Feb. 23, 2005 - These students run academic marathons, swim academic oceans, bike academic mountains and hurl academic shot puts.
They are members of Chris Yetman's Academic Decathlon team and they are as trained and toned as the best athletes. On Feb. 5, they flexed their academic muscles and won their district competition by what Yetman calls an "embarrassingly large margin."
Academic Decathlon is a national program focusing on 10 particular subject areas.
"I tell the students it's not for the faint of heart because what we're really doing is learning the curriculum of seven freshman college-level courses," said Yetman, who is an AP calculus teacher at Canyon del Oro High School. "We're learning basic art history, music appreciation, astronomy 101, they have to learn macro and micro economics Š and these kids are already taking honors and advanced placement classes in addition."
Most students study about three hours each night, he said, and also meet on weekends for group study sessions.
Hopeful members of Yetman's team enroll in the Honors Academic Decathlon course and the top nine students are allowed on the team.
Yetman said the three unusual aspects of the Academic Decathlon program are its requirement to take students from all levels of the grade point average spectrum, its breadth of topics and the way it capitalizes on competitiveness.
"I can't just take the top kids in the school," Yetman explained.
Academic Decathlon teams are broken into "honors," "scholastic" and "varsity" components - respectively, students with unweighted GPAs in certain subjects of 3.75 and above, between 3.75 and 3.0, and below 3.0.
The students who experience the most life-changing success with Academic Decathlon tend to be the varsity students, Yetman said.
"They're usually the C students who have never really been inspired by high school and something about decathlon just turns them on and gets them interested in learning," he said. "They get interested in succeeding and they go on and do well, not only in decathlon but in school and college, etc."
Evan Secan was one of those students, according to his mother, Lisa. He was on the CDO Academic Decathlon last year.
"Our son is one of these smart underachiever types," she said. "This kid put more in effort on this than he has ever done anything in his whole life."
The C-average student went on to receive a partial academic scholarship from Northern Arizona University, where he is a freshman.
"He proved it to himself, most of all, that he could do something like this," Lisa Secan said. "We knew he could do it, and he did."
Sophie Anderson is on Yetman's team this year and like Evan Secan is a varsity-level student.

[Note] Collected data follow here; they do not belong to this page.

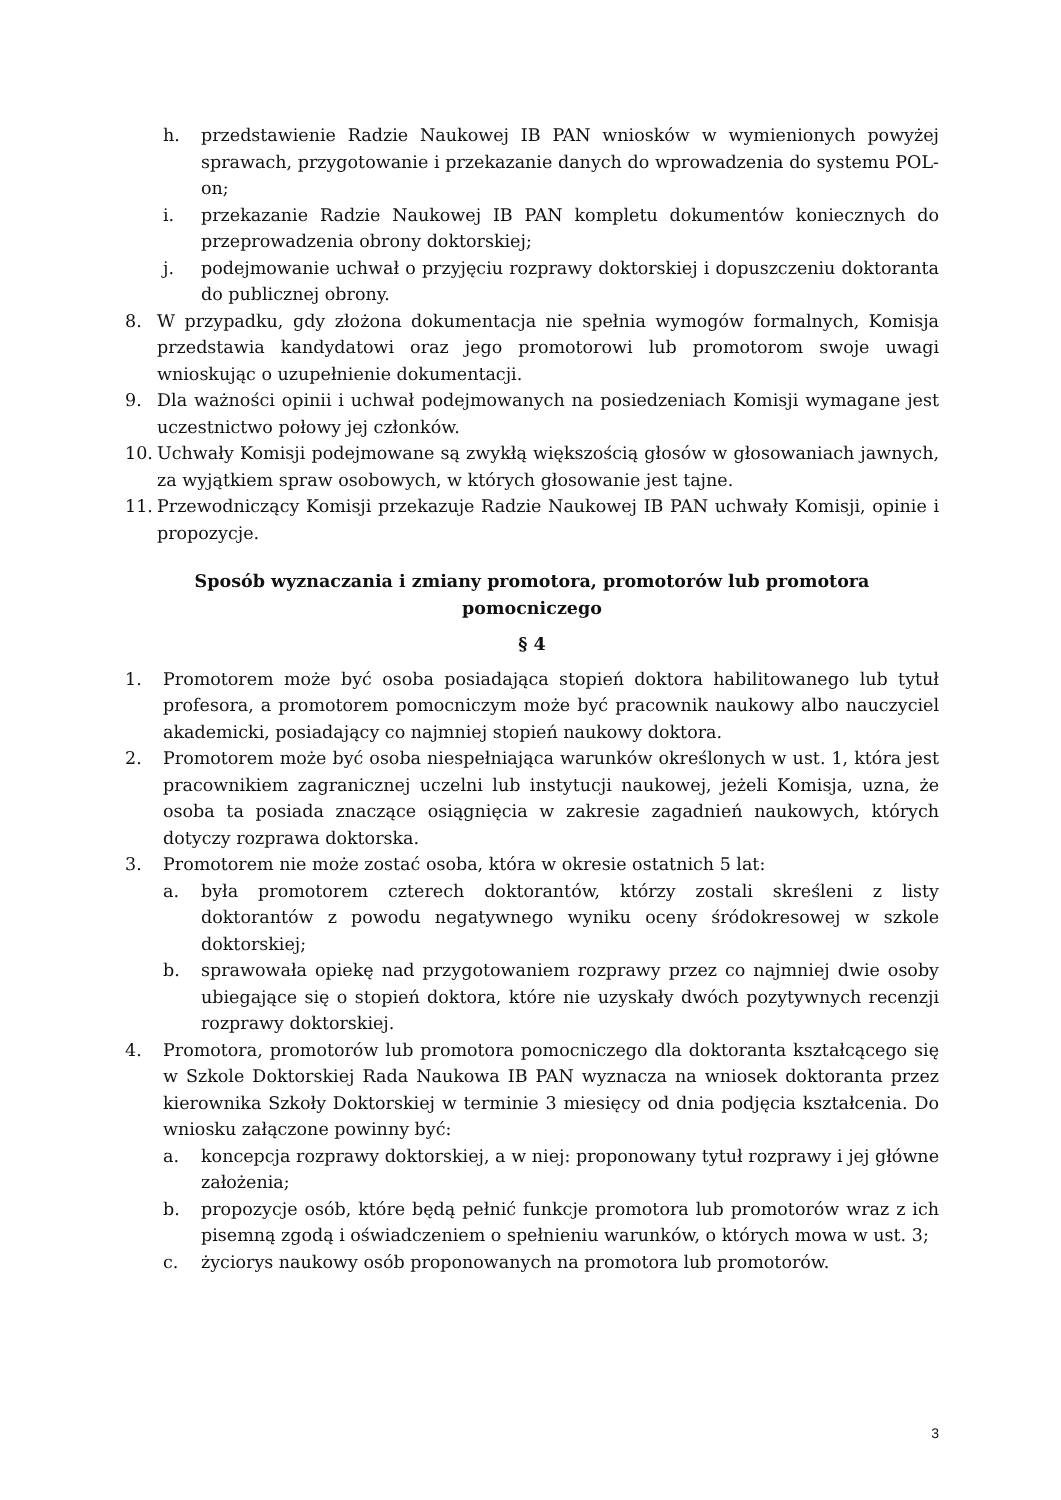h. przedstawienie Radzie Naukowej IB PAN wniosków w wymienionych powyżej sprawach, przygotowanie i przekazanie danych do wprowadzenia do systemu POL-on;
i. przekazanie Radzie Naukowej IB PAN kompletu dokumentów koniecznych do przeprowadzenia obrony doktorskiej;
j. podejmowanie uchwał o przyjęciu rozprawy doktorskiej i dopuszczeniu doktoranta do publicznej obrony.
8. W przypadku, gdy złożona dokumentacja nie spełnia wymogów formalnych, Komisja przedstawia kandydatowi oraz jego promotorowi lub promotorom swoje uwagi wnioskując o uzupełnienie dokumentacji.
9. Dla ważności opinii i uchwał podejmowanych na posiedzeniach Komisji wymagane jest uczestnictwo połowy jej członków.
10. Uchwały Komisji podejmowane są zwykłą większością głosów w głosowaniach jawnych, za wyjątkiem spraw osobowych, w których głosowanie jest tajne.
11. Przewodniczący Komisji przekazuje Radzie Naukowej IB PAN uchwały Komisji, opinie i propozycje.
Sposób wyznaczania i zmiany promotora, promotorów lub promotora pomocniczego
§ 4
1. Promotorem może być osoba posiadająca stopień doktora habilitowanego lub tytuł profesora, a promotorem pomocniczym może być pracownik naukowy albo nauczyciel akademicki, posiadający co najmniej stopień naukowy doktora.
2. Promotorem może być osoba niespełniająca warunków określonych w ust. 1, która jest pracownikiem zagranicznej uczelni lub instytucji naukowej, jeżeli Komisja, uzna, że osoba ta posiada znaczące osiągnięcia w zakresie zagadnień naukowych, których dotyczy rozprawa doktorska.
3. Promotorem nie może zostać osoba, która w okresie ostatnich 5 lat:
a. była promotorem czterech doktorantów, którzy zostali skreśleni z listy doktorantów z powodu negatywnego wyniku oceny śródokresowej w szkole doktorskiej;
b. sprawowała opiekę nad przygotowaniem rozprawy przez co najmniej dwie osoby ubiegające się o stopień doktora, które nie uzyskały dwóch pozytywnych recenzji rozprawy doktorskiej.
4. Promotora, promotorów lub promotora pomocniczego dla doktoranta kształcącego się w Szkole Doktorskiej Rada Naukowa IB PAN wyznacza na wniosek doktoranta przez kierownika Szkoły Doktorskiej w terminie 3 miesięcy od dnia podjęcia kształcenia. Do wniosku załączone powinny być:
a. koncepcja rozprawy doktorskiej, a w niej: proponowany tytuł rozprawy i jej główne założenia;
b. propozycje osób, które będą pełnić funkcje promotora lub promotorów wraz z ich pisemną zgodą i oświadczeniem o spełnieniu warunków, o których mowa w ust. 3;
c. życiorys naukowy osób proponowanych na promotora lub promotorów.
3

Her mother, Julia, said Academic Decathlon has brought out in her daughter a confidence she always knew existed within her.
"She's always been capable of much more than she's ever shown and now she's really showing it," Julia Anderson said. "It's brought out the achiever that was down in there."
The more traditional academic achievers also have a place in Academic Decathlon.
Yetman gave the example of Elizabeth Roberts, a "phenomenal" student who as a freshman is taking AP calculus and chemistry plus college courses.
The close-knit Academic Decathlon group, lead by award-winning teacher Yetman, is a big draw for many students.
"There's a certain eccentric quality to how they approach things and they found each other and Yetman the same way," Julia Anderson continued. "He's very much one of them, but they really respect him, they adore him, and he has lived up to that adoration. It's really neat."
Yetman also is a 2005 finalist for the Arizona Teacher of the Year award.
"The fun for me is that they are all very, very intelligent and very, very eccentric," he said. "We meet every day, plus they tend to live in my classroom. This is my planning room and I've got five (students) in here right now."
Every year, the Academic Decathlon focuses on one particular curriculum. This year, it's the ancient world.
Yetman said it is exciting to see students get excited about learning and becoming more well-rounded students.
"It's not like a Jeopardy or quiz bowl where kids just have to know random facts that don't have anything to do with anything," he said.
According to the Academic Decathlon Web site, founder Dr. Robert Peterson wanted to create a program that "does not permit participants to specialize but rather … encourages academic versatility by requiring students to prepare for all 10 events."
Those are art, economics, essay, interview, language and literature, mathematics, music, science, social science and speech.
So students this year are learning about art from Babylonia, Mesopotamia, Egypt, Greece and Rome. They are studying astronomy, which relates to the science of the time, and the history of the Near East, Greece, Rome and Egypt.
After placing first in the regional competition Feb. 5, the school's team of nine is headed to Mesa's Skyline High School March 11 and 12.